Saved data entries:
== Segment start ==
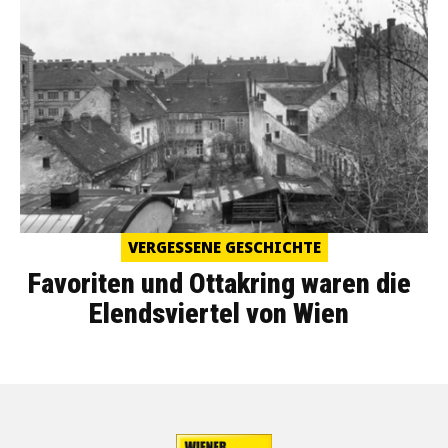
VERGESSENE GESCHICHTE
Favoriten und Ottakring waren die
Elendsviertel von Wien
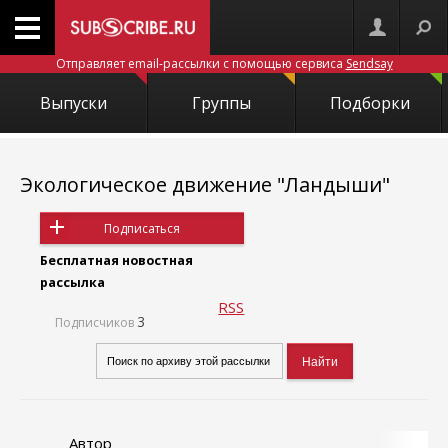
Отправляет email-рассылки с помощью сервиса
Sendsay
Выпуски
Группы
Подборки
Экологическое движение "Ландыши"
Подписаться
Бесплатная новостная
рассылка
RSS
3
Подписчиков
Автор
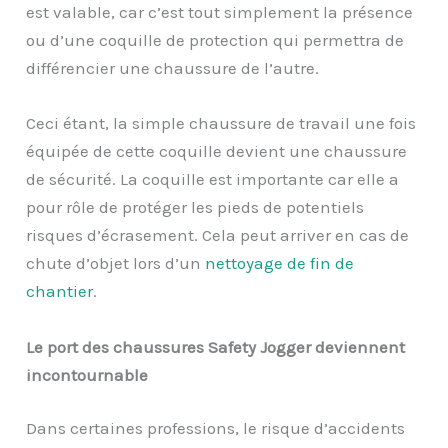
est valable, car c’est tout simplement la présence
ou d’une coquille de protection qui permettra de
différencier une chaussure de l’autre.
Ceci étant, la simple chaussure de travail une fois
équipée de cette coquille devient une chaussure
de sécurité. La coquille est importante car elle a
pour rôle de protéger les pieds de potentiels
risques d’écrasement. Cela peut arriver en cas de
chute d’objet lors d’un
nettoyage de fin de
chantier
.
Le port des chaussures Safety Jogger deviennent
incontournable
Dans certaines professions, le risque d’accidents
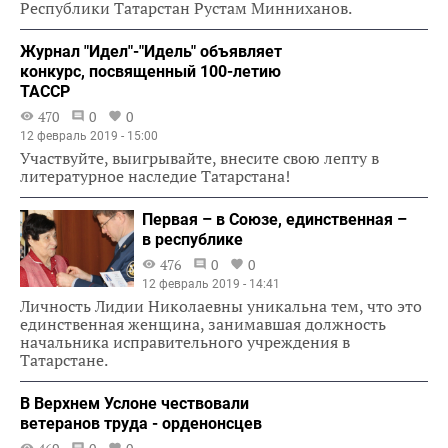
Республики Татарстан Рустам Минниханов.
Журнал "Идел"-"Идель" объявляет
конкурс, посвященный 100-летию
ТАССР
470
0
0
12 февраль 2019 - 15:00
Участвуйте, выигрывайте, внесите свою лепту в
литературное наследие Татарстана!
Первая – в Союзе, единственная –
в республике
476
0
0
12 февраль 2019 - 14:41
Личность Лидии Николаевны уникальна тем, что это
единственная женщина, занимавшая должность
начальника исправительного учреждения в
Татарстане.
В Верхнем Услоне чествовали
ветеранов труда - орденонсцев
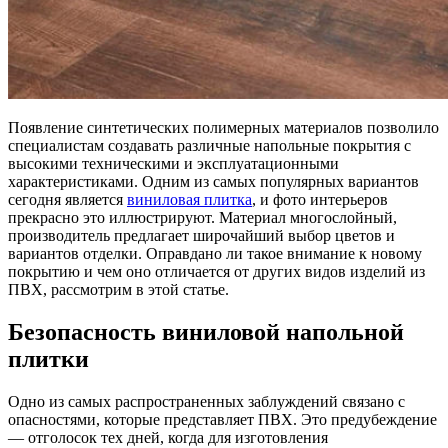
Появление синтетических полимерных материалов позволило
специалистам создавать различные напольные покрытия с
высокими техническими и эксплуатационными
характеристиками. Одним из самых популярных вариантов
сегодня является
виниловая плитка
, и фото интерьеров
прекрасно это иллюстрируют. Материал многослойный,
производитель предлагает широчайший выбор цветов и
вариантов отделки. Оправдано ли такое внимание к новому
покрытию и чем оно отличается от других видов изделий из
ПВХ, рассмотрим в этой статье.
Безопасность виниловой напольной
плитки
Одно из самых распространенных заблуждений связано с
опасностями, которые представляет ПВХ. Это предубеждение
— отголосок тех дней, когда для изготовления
== Segment end ==
== Segment start ==
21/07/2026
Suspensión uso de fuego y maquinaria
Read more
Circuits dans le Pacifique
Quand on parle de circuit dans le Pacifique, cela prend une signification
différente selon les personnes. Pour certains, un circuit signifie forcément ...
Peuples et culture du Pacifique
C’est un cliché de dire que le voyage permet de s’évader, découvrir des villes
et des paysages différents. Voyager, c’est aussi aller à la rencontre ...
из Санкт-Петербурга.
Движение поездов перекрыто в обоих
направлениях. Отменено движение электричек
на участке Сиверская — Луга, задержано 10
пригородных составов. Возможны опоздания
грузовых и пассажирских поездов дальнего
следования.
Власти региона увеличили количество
== Segment end ==
#### EXERCISE AIM
Word for word, write out the lines above running from the one with "VERGESSENE GESCHICHTE" up to and including the one with "équipée de cette". Drop any picture.

#### WRITTEN ANSWER
VERGESSENE GESCHICHTE
Favoriten und Ottakring waren die
Elendsviertel von Wien
Отправляет email-рассылки с помощью сервиса
Sendsay
Выпуски
Группы
Подборки
Экологическое движение "Ландыши"
Подписаться
Бесплатная новостная
рассылка
RSS
3
Подписчиков
Автор
est valable, car c’est tout simplement la présence
ou d’une coquille de protection qui permettra de
différencier une chaussure de l’autre.
Ceci étant, la simple chaussure de travail une fois
équipée de cette coquille devient une chaussure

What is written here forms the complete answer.